2. We have to brand the experience, differentiating on elements of style and design. The most salient emotional benefit of shopping is to feel "lucky," as women describe it over and over. (There's a Condé Nast magazine that's claimed this excitement as its own, to great economic and cultural advantage, of course.) Knowing that feeling lucky is the emotion women desire from a great shopping experience, we can empathize with retailers who try resort to the short cut of price promotion, which surely can elicit the "lucky" response. However, it's those folks who work harder and more creatively to prompt the "I'm lucky I found it" reaction through enhanced shopping experiences who win social as well as financial capital. A lot has been written — and debunked — about the value of the experience economy and "retailtainment." But when improved margins, share gain and loyalty are the metrics that matter, both retailer and shopper forge winning strategies through which each feels lucky.
And yes, of course, every so often a genuine sale can generate genuine luck. One of the best examples of this I've seen is the semi-annual sale at Pink. Suddenly you see well-dressed people all over the city carrying Pink Sale bags. No other advertising is really required. You're aware in the most aspirational way possible that this savvy store is having a sale. This is not at all the same as dumping unwanted and more than a little desperate circulars and emails in mailboxes.

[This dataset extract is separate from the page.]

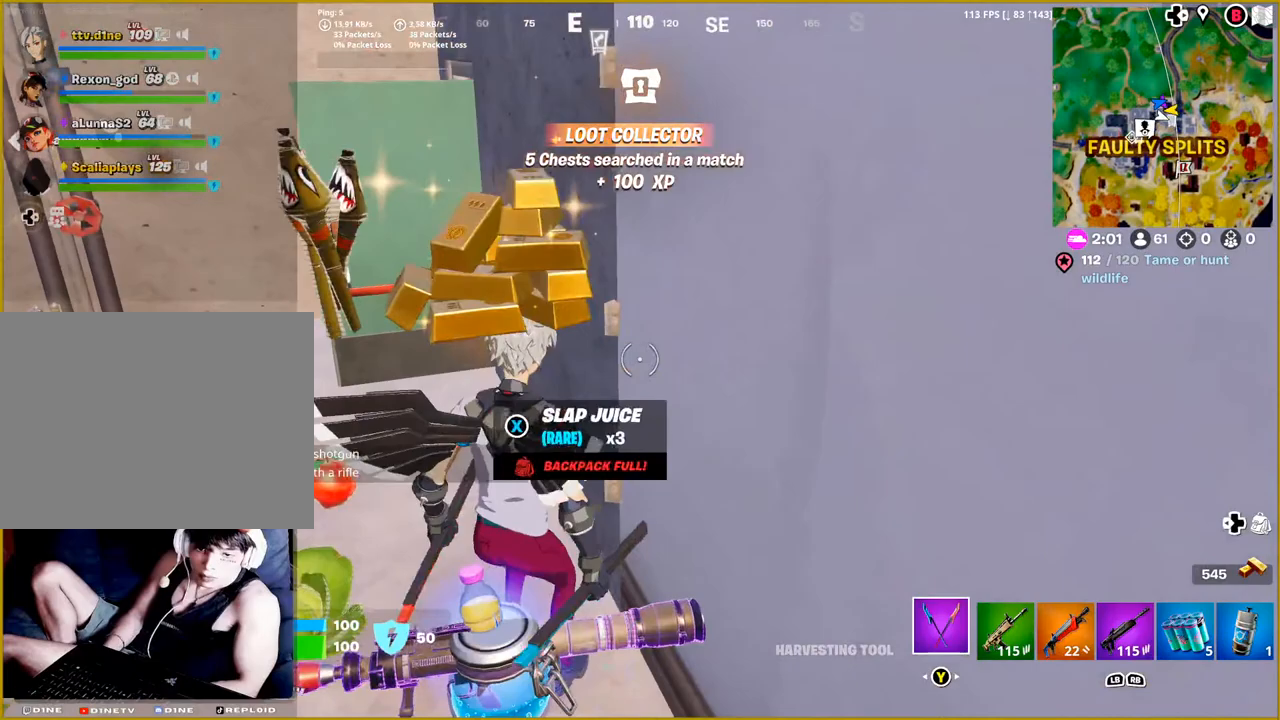
{"buttons": [], "left_stick": "down-right", "right_stick": "down", "events": [[183, "right_stick", "down-left"], [233, "left_stick", "down"], [367, "left_stick", "down-right"], [450, "right_stick", "down"]]}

3. We have to change the tone, acknowledging that the customer knows the economy is in free-fall. So much of what we see is old-world marketing about "buyers' days" and "white sales" — just like nothing was going on in the universe that has every retailer, and many customers, panicked. That's plain goofy.
As I tell my clients, there is no unfocused group person left in the world. As Stephen Brown (University of Ulster) says it, "Marketers know about consumers, consumers know about marketers, marketers know consumers know about marketers, consumers know marketers know consumers know about marketers." If that's the case (and it is), then why aren't we stepping up and acknowledging it? Customers are not idiots and they don't want to pay more for something than someone else does. Why not just have an "end of the quarter, we have to make our numbers and you have to do your part" sale? Make it fun, festive and a bit fearless in its trust of the customer. Have it after normal business hours, serve snacks and loopy umbrella drinks and have a sense of real engagement with your best customers.
What customers want is to have a unique proposition. When we bother to do that through service and support or any of a hundred valid means, we automatically de-average price. Then the challenge is simply to authentically explain why we're doing what we're doing — and "Today only! Free shipping!" ceases to be the only mantra possible.